Saudi Arabia sees higher oil revenue as OPEC cuts boost prices

By Nayla Razzouk and Claudia Carpenter on 12/19/2017

DUBAI (Bloomberg) -- Saudi Arabia expects oil revenue to jump 12% next year in a sign the world’s biggest crude exporter expects prices to keep rising in 2018.

The top OPEC producer expects to collect 492 billion riyals ($131 billion) from oil sales in 2018, compared with 440 billion riyals this year, the Finance Ministry said on Tuesday in a budget statement. Non-oil revenue will climb to 291 billion riyals from 256 billion riyals in 2017.

Oil is on course for a second annual gain after the Organization of Petroleum Exporting Countries and its allies agreed to extend production curbs through the end of 2018. In a sign domestic prices are heading higher, Saudi Arabia plans to raise domestic gasoline prices by about 80% in January, according to a person with knowledge of the matter.

“Assuming Saudi Arabia will continue to comply with the OPEC production cuts throughout 2018, the budgeted increase in oil revenue reflects an expectation of higher export prices,” said Ziad Daoud, chief Middle East economist for Bloomberg Economics. Higher exports or an increase in oil prices can help to balance the budget, he said.

Saudi Arabia wouldn’t be the only OPEC nation looking for higher oil prices next year. Iraq, OPEC’s second-biggest producer, is assuming $46/bbl for its 2018 budget, pending parliament approval, up from $42/bbl for this year. Qatar’s 2018 budget assumes $45/bbl,l while Iran expects to earn $33 billion from oil sales at $50/bbl.

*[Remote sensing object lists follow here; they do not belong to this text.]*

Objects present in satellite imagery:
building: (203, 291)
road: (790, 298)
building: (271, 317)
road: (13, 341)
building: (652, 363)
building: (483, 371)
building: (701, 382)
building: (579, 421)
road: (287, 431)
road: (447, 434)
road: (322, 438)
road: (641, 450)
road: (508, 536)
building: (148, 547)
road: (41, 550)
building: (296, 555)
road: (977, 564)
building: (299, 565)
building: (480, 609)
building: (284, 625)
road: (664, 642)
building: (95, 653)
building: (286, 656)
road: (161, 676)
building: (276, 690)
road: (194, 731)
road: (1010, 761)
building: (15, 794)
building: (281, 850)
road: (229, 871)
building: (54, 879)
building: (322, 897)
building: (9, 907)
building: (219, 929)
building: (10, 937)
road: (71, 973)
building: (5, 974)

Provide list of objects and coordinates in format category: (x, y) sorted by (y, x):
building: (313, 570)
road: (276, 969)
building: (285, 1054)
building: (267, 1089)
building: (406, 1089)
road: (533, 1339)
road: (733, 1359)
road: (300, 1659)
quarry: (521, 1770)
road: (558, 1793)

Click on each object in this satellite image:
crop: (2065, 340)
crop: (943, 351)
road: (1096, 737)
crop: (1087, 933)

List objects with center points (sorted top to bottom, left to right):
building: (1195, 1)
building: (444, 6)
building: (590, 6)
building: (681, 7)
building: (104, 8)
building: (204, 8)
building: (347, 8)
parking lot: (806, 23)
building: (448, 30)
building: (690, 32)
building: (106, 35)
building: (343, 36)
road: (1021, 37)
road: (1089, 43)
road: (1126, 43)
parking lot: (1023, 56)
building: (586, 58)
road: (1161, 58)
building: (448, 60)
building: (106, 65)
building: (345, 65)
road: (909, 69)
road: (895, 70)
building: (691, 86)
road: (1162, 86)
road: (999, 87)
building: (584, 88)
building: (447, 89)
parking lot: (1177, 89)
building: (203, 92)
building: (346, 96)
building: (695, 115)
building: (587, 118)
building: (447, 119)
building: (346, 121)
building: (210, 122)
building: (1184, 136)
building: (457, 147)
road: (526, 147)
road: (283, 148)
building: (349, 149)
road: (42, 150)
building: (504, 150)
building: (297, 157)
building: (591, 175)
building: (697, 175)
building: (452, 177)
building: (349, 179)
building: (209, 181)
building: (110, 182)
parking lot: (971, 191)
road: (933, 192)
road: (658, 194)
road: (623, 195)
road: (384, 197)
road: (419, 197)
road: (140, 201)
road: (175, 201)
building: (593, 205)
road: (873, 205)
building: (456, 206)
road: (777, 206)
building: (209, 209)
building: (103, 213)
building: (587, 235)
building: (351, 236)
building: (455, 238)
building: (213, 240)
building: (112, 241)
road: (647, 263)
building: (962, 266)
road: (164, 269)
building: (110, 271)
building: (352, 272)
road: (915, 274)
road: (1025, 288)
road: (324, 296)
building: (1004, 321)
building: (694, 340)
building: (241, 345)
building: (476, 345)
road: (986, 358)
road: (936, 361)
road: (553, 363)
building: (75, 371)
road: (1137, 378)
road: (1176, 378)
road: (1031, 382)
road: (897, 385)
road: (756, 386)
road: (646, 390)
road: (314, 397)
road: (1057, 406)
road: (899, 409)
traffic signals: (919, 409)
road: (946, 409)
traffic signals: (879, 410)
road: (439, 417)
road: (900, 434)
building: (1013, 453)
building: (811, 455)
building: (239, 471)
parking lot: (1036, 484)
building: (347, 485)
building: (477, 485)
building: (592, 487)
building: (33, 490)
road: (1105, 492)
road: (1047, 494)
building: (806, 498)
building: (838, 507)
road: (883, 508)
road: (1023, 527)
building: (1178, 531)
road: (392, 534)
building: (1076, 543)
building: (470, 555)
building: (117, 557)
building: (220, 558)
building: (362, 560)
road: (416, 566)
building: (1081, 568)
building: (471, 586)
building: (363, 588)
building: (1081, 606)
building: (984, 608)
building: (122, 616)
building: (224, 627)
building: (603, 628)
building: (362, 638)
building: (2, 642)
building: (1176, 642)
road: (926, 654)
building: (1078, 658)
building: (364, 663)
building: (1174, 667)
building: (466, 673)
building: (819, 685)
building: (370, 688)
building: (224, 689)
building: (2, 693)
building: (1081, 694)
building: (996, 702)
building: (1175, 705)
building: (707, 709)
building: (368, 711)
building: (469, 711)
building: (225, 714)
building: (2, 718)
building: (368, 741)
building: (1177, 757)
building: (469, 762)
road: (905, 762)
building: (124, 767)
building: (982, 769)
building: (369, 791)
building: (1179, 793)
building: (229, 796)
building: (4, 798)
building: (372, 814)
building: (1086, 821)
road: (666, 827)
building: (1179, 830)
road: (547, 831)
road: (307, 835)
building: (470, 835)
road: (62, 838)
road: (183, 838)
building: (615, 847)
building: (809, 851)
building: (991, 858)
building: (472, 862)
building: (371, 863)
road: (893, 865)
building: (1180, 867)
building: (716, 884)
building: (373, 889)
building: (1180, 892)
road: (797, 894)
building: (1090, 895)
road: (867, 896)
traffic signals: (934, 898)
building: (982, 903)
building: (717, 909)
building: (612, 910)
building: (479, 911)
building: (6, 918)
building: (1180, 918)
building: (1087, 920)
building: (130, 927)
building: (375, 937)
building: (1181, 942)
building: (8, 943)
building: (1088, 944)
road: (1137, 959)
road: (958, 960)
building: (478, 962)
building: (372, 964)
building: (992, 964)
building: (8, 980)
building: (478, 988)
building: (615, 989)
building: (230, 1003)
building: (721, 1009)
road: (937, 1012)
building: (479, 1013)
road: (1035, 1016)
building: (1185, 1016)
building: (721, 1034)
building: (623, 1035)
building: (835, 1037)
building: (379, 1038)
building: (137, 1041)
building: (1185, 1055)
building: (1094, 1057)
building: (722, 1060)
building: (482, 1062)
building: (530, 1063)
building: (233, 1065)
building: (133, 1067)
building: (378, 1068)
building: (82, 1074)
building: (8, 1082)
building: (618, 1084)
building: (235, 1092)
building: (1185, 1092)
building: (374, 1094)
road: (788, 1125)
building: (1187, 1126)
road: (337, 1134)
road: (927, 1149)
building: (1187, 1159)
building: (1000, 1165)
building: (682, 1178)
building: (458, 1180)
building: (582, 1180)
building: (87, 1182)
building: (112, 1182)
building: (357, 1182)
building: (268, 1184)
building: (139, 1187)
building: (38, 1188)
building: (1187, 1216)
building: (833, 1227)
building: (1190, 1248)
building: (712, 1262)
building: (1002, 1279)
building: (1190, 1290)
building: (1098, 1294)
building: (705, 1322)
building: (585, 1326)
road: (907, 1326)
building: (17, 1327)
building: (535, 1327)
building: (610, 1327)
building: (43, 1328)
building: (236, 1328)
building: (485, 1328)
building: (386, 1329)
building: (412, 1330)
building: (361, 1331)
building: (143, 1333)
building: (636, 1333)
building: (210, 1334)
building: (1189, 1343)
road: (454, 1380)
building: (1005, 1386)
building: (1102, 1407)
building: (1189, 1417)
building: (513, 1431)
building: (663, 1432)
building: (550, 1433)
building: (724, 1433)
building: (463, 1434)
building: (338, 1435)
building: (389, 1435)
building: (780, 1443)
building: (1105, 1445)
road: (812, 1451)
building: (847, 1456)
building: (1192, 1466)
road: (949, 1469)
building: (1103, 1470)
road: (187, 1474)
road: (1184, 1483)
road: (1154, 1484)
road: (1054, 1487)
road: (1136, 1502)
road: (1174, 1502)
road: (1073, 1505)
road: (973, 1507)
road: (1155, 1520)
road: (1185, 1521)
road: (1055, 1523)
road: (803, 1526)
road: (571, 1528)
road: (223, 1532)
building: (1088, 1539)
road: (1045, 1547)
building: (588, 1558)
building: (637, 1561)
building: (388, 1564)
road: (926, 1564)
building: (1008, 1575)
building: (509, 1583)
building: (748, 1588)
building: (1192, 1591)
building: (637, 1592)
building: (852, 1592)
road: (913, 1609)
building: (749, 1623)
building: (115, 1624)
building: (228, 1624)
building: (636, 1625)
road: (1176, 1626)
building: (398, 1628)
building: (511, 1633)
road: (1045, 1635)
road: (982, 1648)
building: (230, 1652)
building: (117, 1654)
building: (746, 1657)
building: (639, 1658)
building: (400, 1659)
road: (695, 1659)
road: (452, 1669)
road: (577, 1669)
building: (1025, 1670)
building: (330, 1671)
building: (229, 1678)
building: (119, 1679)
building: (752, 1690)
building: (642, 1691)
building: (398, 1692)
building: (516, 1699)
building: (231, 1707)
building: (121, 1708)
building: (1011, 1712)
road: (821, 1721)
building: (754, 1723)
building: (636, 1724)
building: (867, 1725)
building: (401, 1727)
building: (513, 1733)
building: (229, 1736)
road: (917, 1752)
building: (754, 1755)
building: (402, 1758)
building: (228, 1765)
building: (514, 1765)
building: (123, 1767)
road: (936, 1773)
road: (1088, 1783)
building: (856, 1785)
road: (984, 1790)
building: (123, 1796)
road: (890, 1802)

The Saudi government relies heavily on oil sales for revenue, and its finances have taken a blow since prices started tumbling in 2014. Total projected revenue next year is at 783 billion riyals, up from 696 billion riyals in 2017. The government intends to spend 978 billion riyals in 2018 compared with 926 billion this year, the Finance Ministry said.

The kingdom implemented austerity measures in 2016 to weather the downturn. In April, Crown Prince Mohammed bin Salman rolled out the Saudi Vision 2030, an economic plan to end the country’s “addiction” to oil. The country intends to sell a stake of about five percent in state energy producer Saudi Arabian Oil Co. , the world’s biggest oil exporter.